School Board consultant did not know of votes

October 25, 1997


Staff Writer

Like the Washington County Board of Education, a consultant who was paid $4,800 to help the board search for a new superintendent did not know there were three votes against extending or renewing Herman Bartlett's contract in Montgomery County, Va.

But Bill Ecker said he did not believe the number of votes against Bartlett was important because he realized the problems Bartlett had faced in Montgomery County.

Besides, Bartlett, who was named Washington County's new superintendent last week, was highly praised for his efforts to increase test scores, reduce class sizes, build curriculum and bring "fiscal equity" to schools, said Ecker.

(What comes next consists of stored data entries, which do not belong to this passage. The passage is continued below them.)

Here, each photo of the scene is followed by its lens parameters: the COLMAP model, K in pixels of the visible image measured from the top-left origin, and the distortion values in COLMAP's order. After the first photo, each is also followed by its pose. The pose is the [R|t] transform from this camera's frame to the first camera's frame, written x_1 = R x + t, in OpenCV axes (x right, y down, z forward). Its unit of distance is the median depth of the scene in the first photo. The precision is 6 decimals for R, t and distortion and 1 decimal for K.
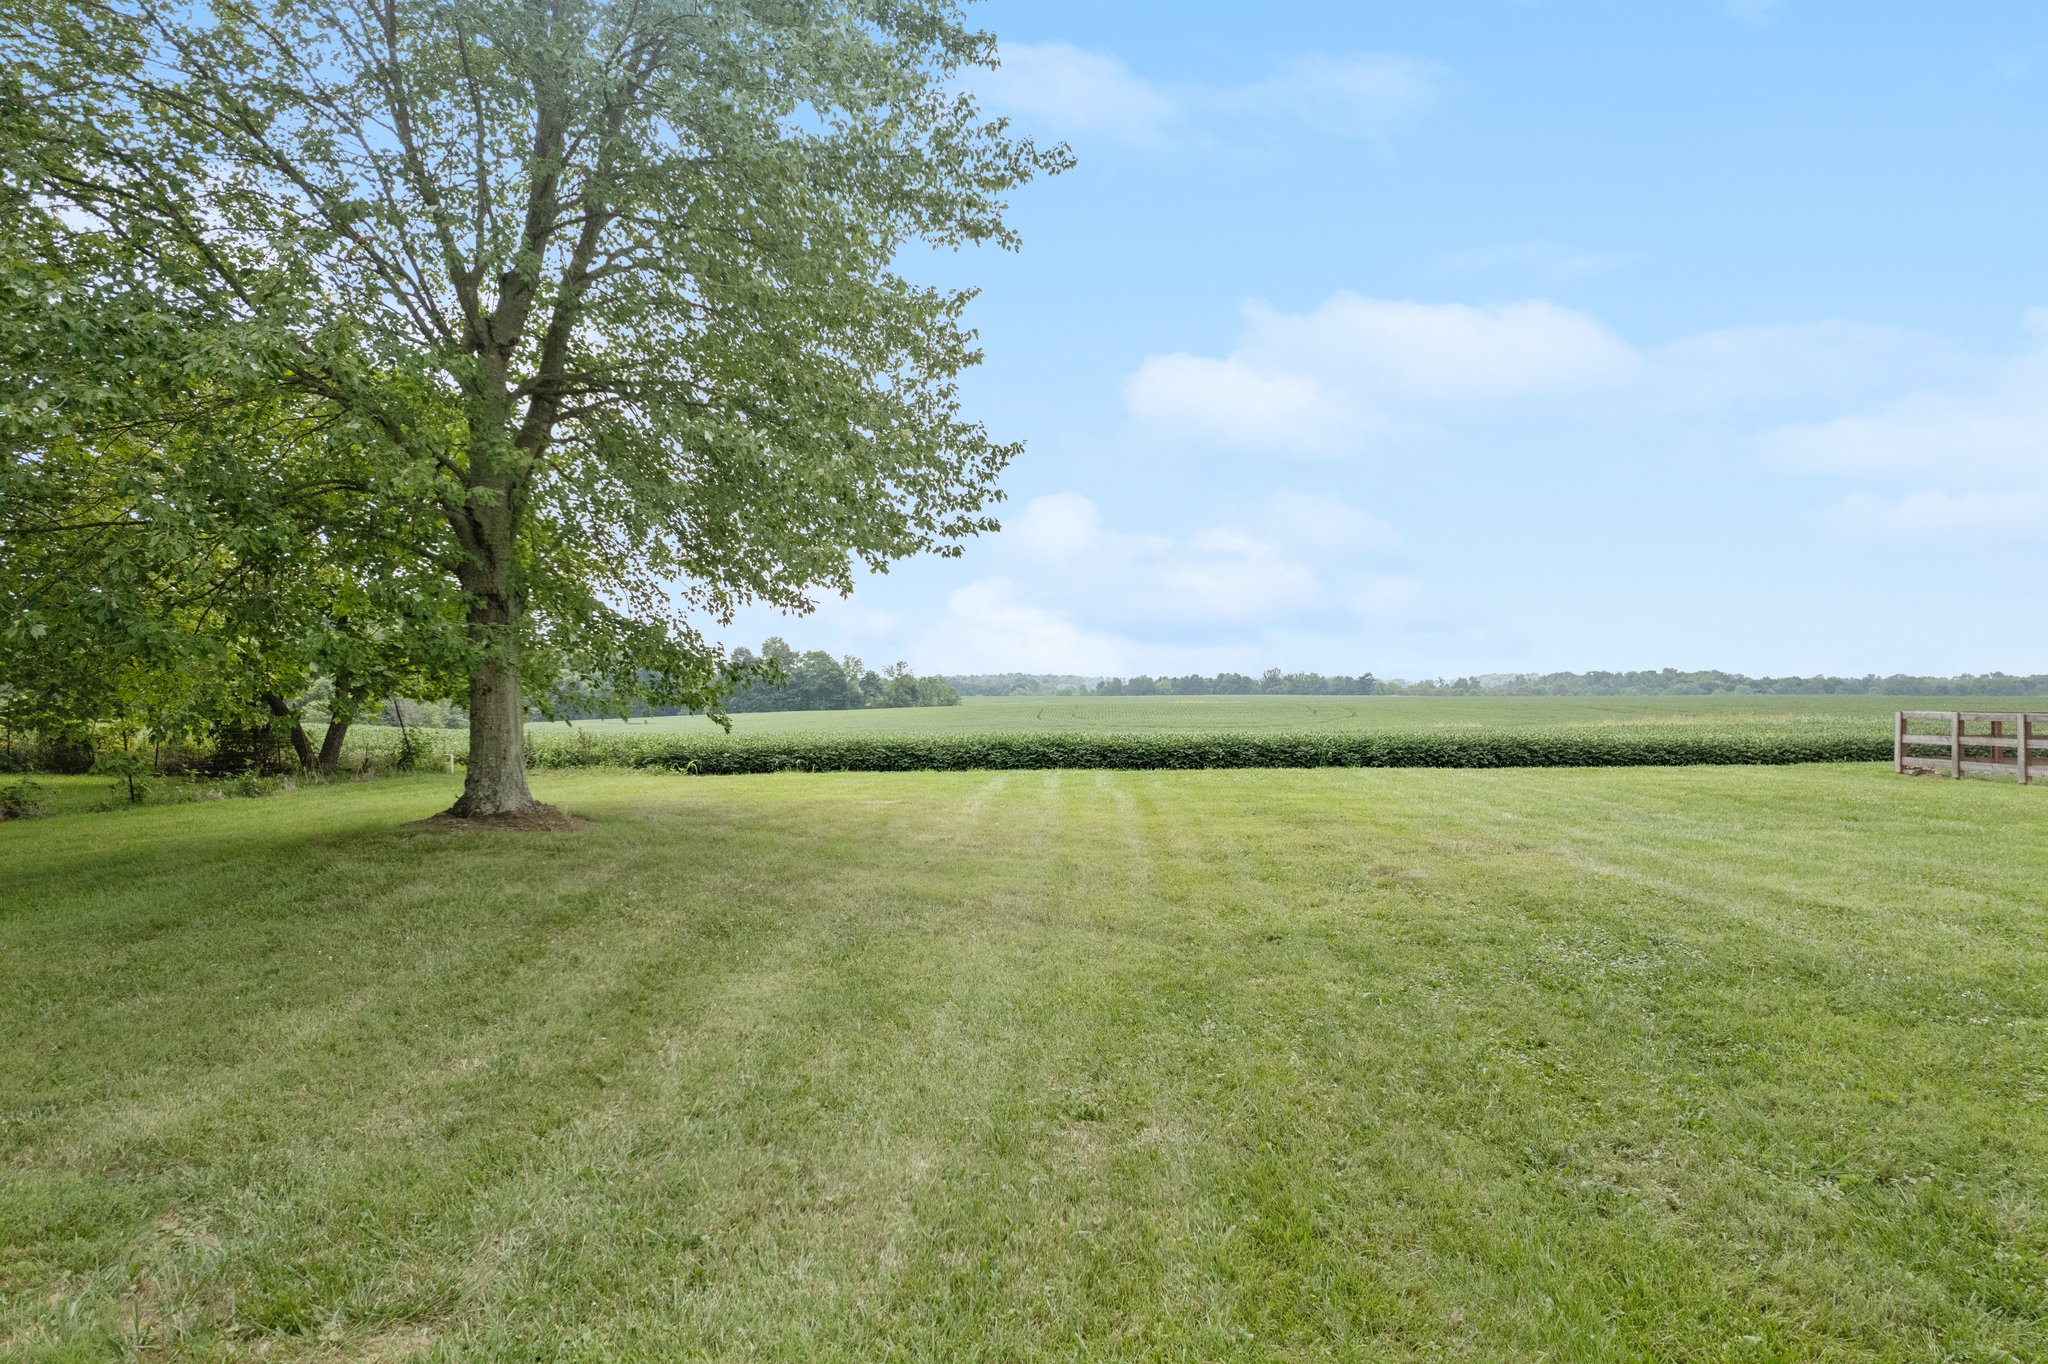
lens RADIAL K [[1312.9, 0, 1032.8], [0, 1312.9, 691.4], [0, 0, 1]] dist [-0.054671, 0.024057]
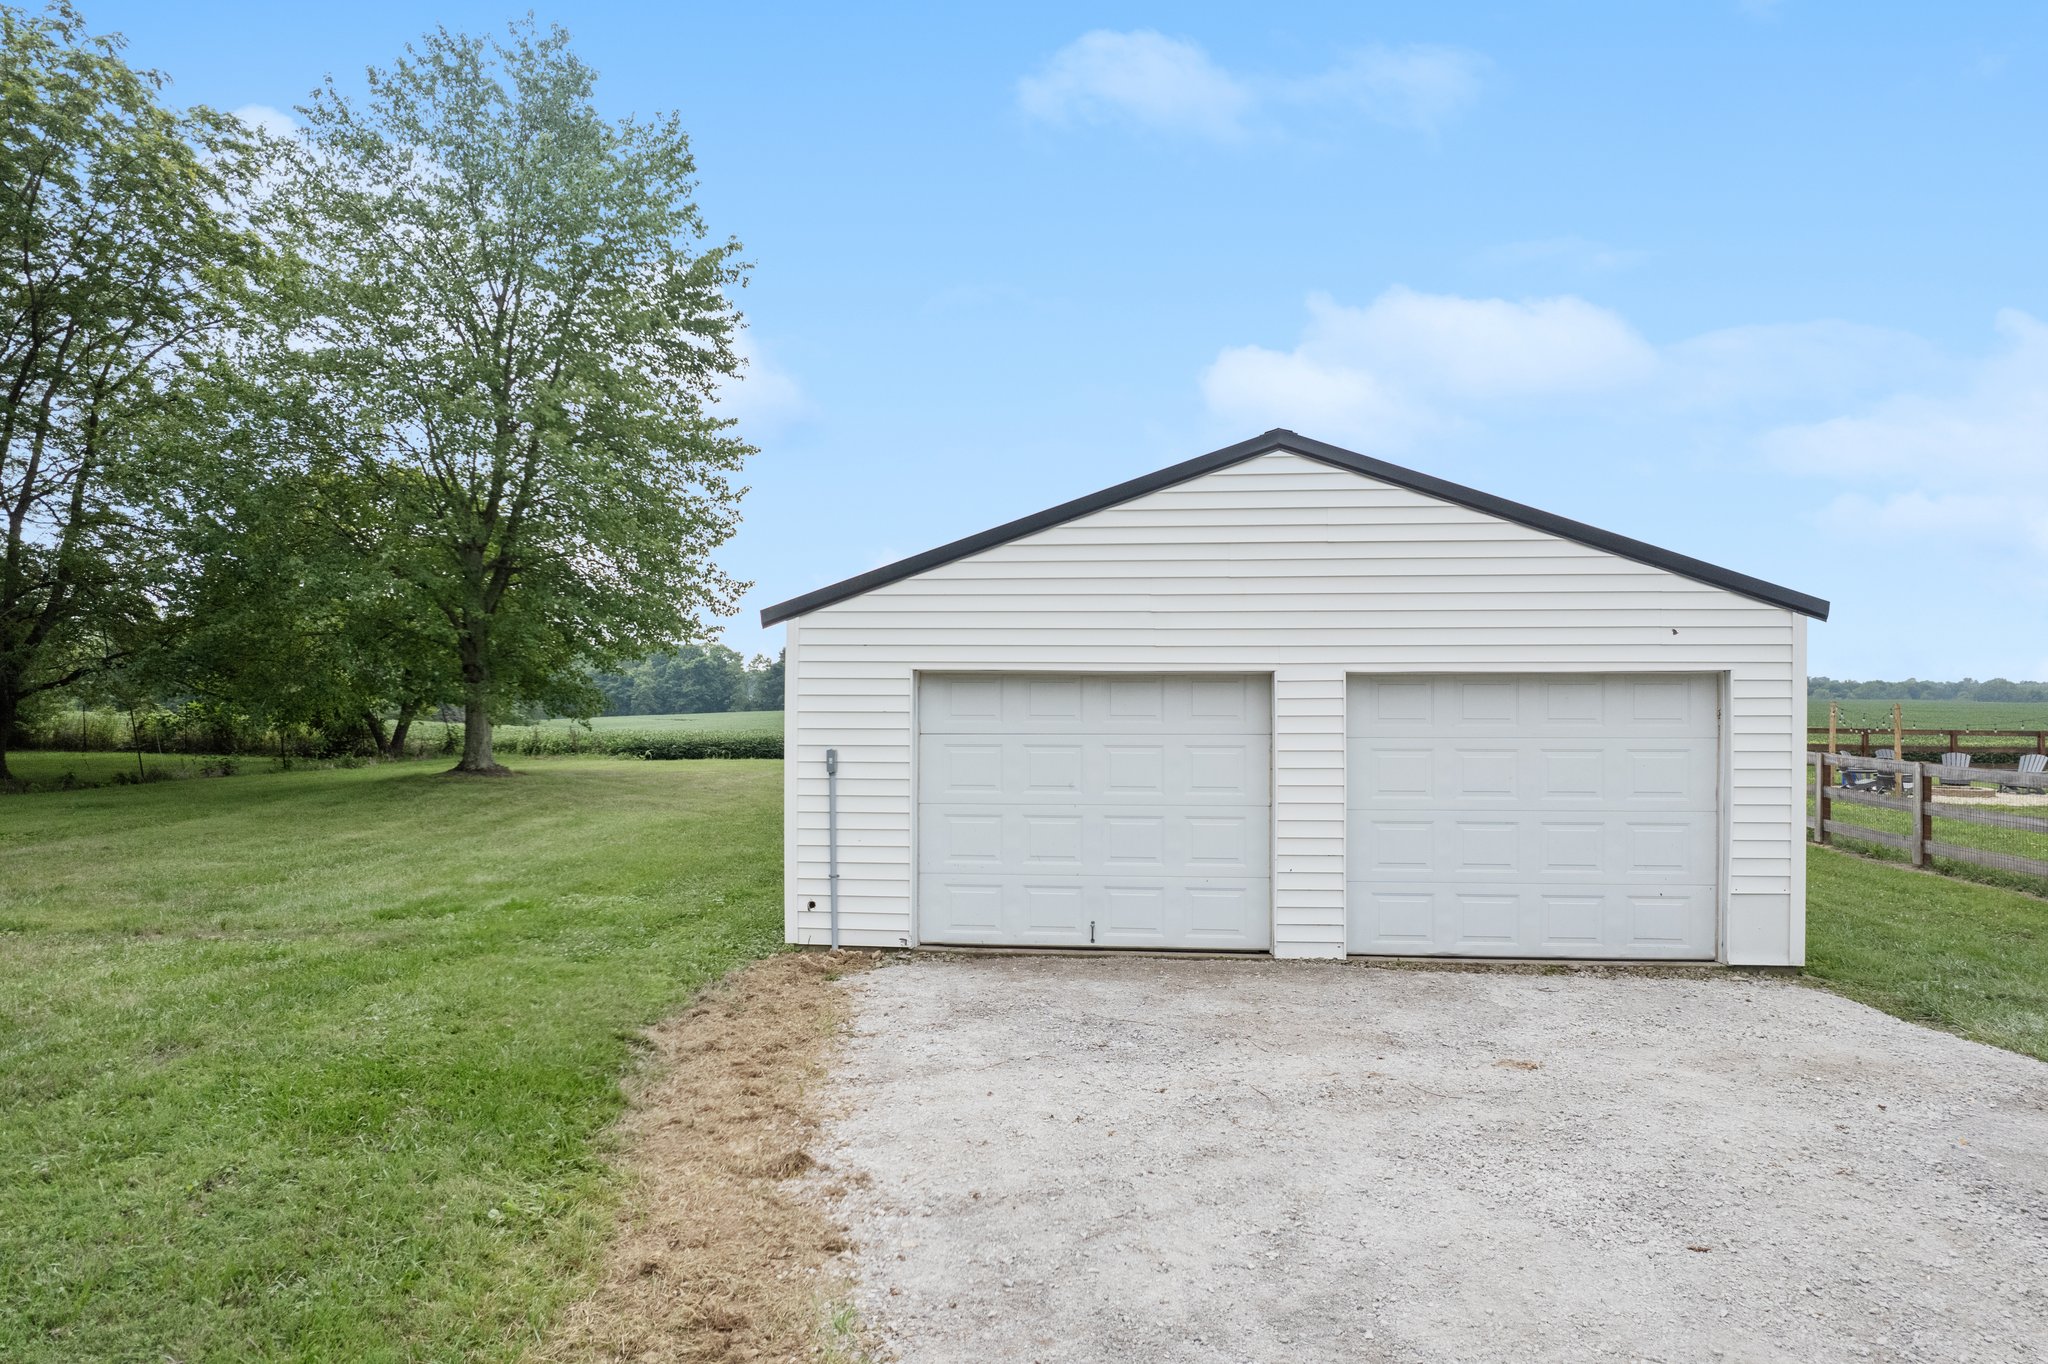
lens RADIAL K [[1312.9, 0, 1015.8], [0, 1312.9, 686.1], [0, 0, 1]] dist [-0.054671, 0.024057]
pose [[0.998622, 0.005864, -0.052147, 0.245076], [-0.005967, 0.999981, -0.001819, -0.018401], [0.052136, 0.002127, 0.998638, -0.456281]]
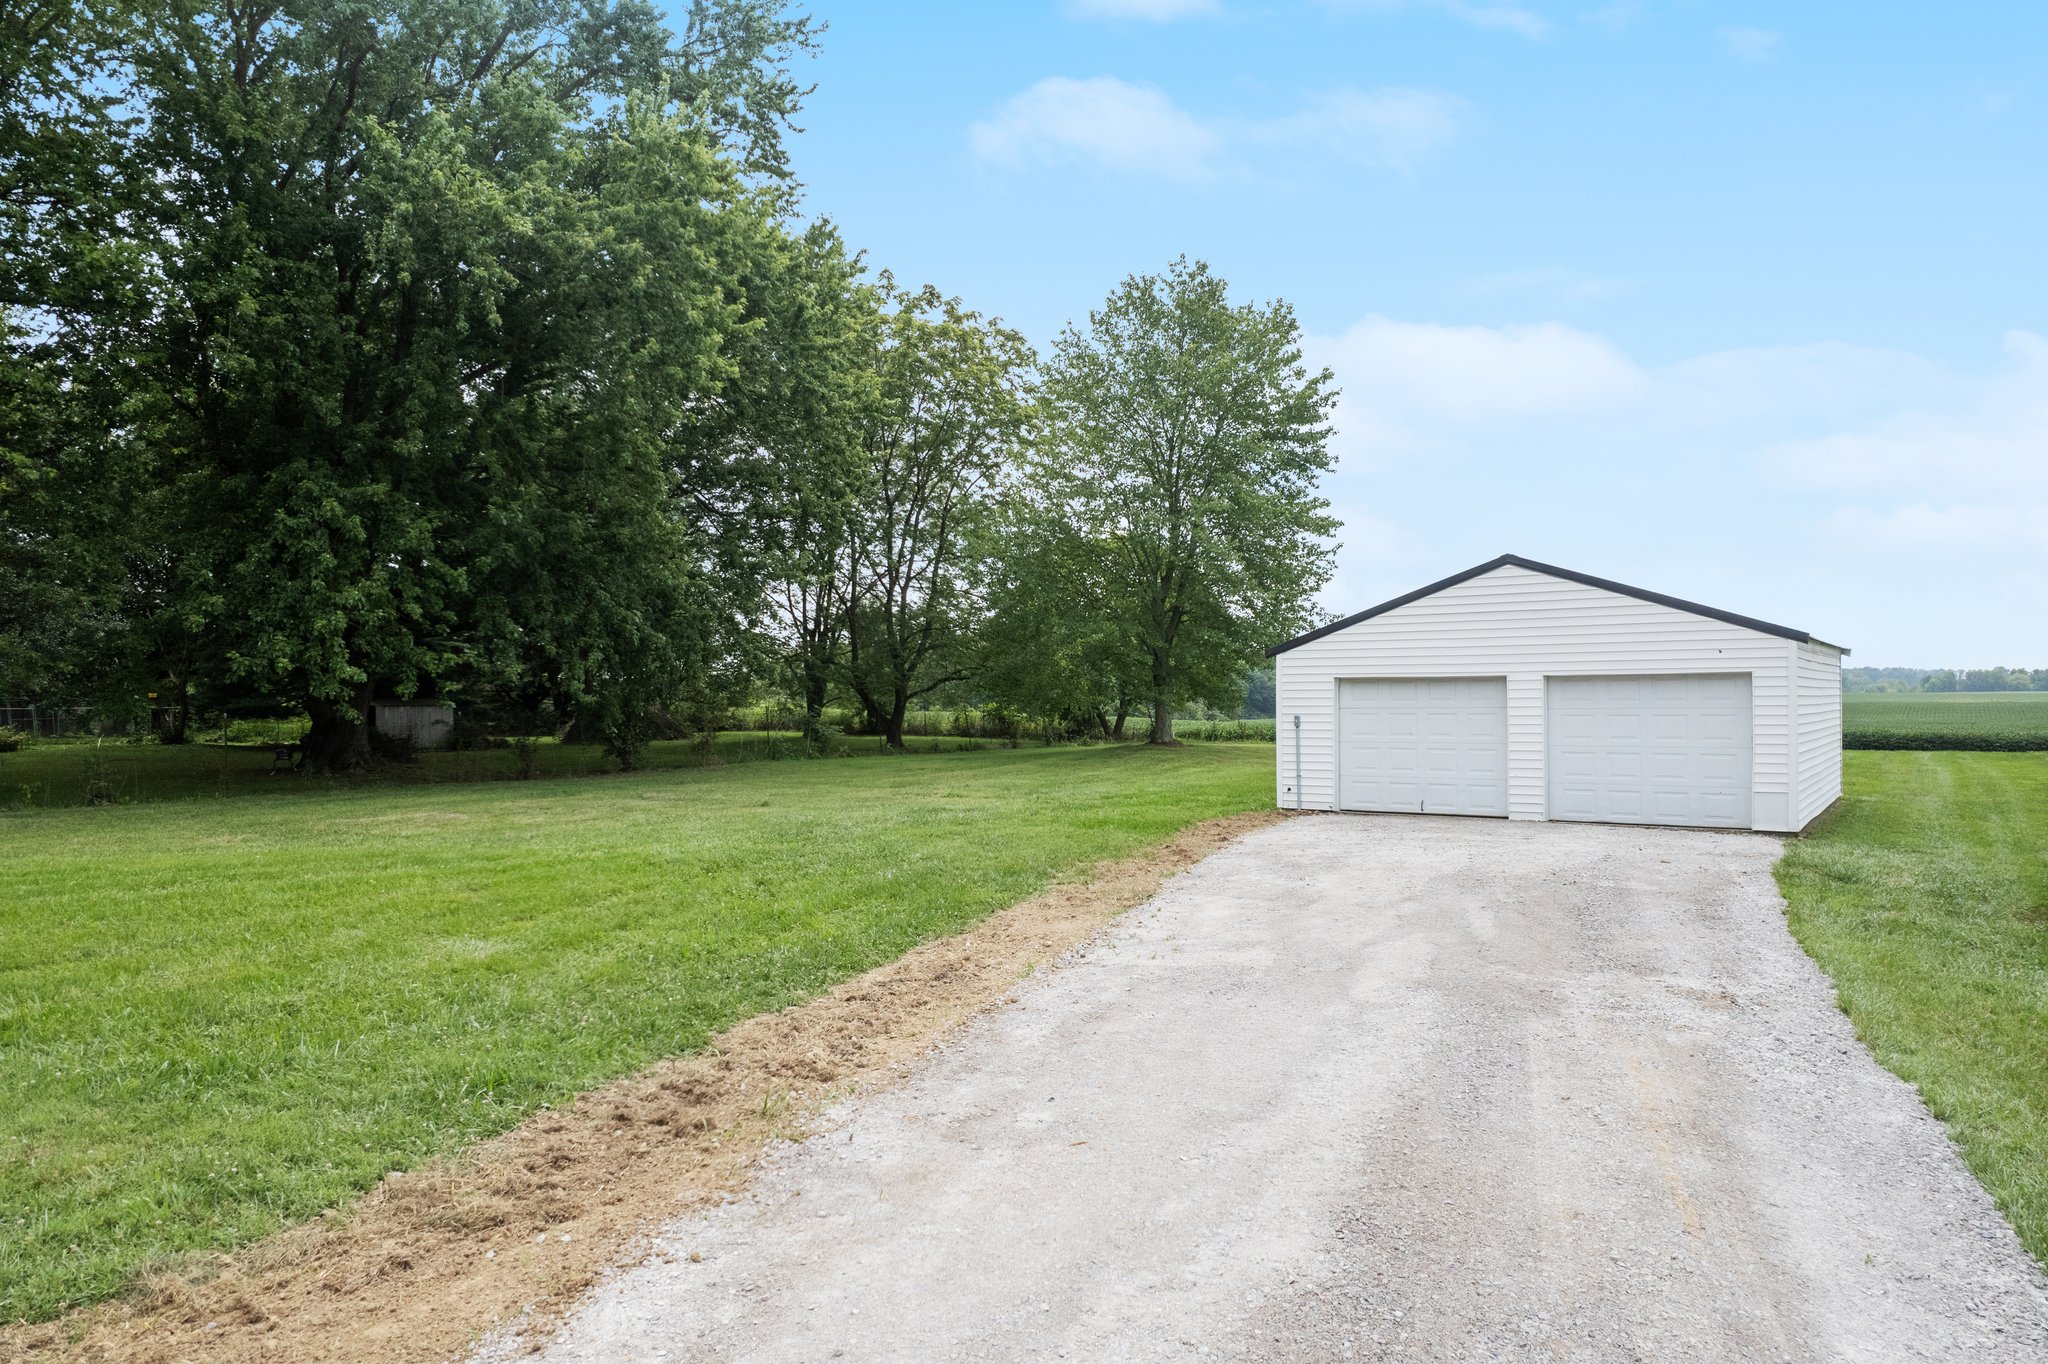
lens RADIAL K [[1312.9, 0, 1024.2], [0, 1312.9, 683.1], [0, 0, 1]] dist [-0.054671, 0.024057]
pose [[0.841346, -0.007081, -0.540450, 0.455168], [0.004296, 0.999970, -0.006414, -0.016080], [0.540479, 0.003075, 0.841352, -0.827252]]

Bartlett was also described as very proactive, and "every step he made was forward," said Ecker, who has worked 35 years in education as a consultant, superintendent and college teacher.

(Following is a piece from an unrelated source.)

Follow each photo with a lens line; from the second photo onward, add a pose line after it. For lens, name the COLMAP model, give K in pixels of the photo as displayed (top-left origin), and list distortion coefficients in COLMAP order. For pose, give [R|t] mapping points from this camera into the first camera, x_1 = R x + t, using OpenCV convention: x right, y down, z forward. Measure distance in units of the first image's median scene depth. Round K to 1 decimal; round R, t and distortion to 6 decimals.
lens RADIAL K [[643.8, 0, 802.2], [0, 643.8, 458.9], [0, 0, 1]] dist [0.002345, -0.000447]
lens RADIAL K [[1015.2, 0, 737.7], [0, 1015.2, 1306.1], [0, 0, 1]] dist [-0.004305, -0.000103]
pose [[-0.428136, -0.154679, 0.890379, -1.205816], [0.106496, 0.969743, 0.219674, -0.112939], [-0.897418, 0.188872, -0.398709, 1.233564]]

"Almost every comment I got was along this line," said Ecker.

If Bartlett does not do a good job leading Washington County Schools, Ecker said he will be "the most surprised and the most disappointed person."

Montgomery County Board of Education members declined to discuss the reasons for not extending and renewing Bartlett's contract, but controversy had marked much of his tenure there.

His style was described as brash and intimidating in newspaper stories and interviews with school officials.

Members of the Washington County Board of Education said they were not bothered by the votes and remained convinced Bartlett is the best person to lead the school system.

Ecker, former Caroline County superintendent and executive director of the Public Schools Superintendent Association of Maryland who now lives in Denton, Md., said he checked references for superintendent candidates and helped set up criteria for the search, such as the type of questions to ask candidates.

Ecker said from what he's learned about Bartlett's past in Virginia, he probably "bit the bullet" in some tough situations, which caused some people to alienate him.

"Hey, I've done that. Being a superintendent is not an easy job," said Ecker.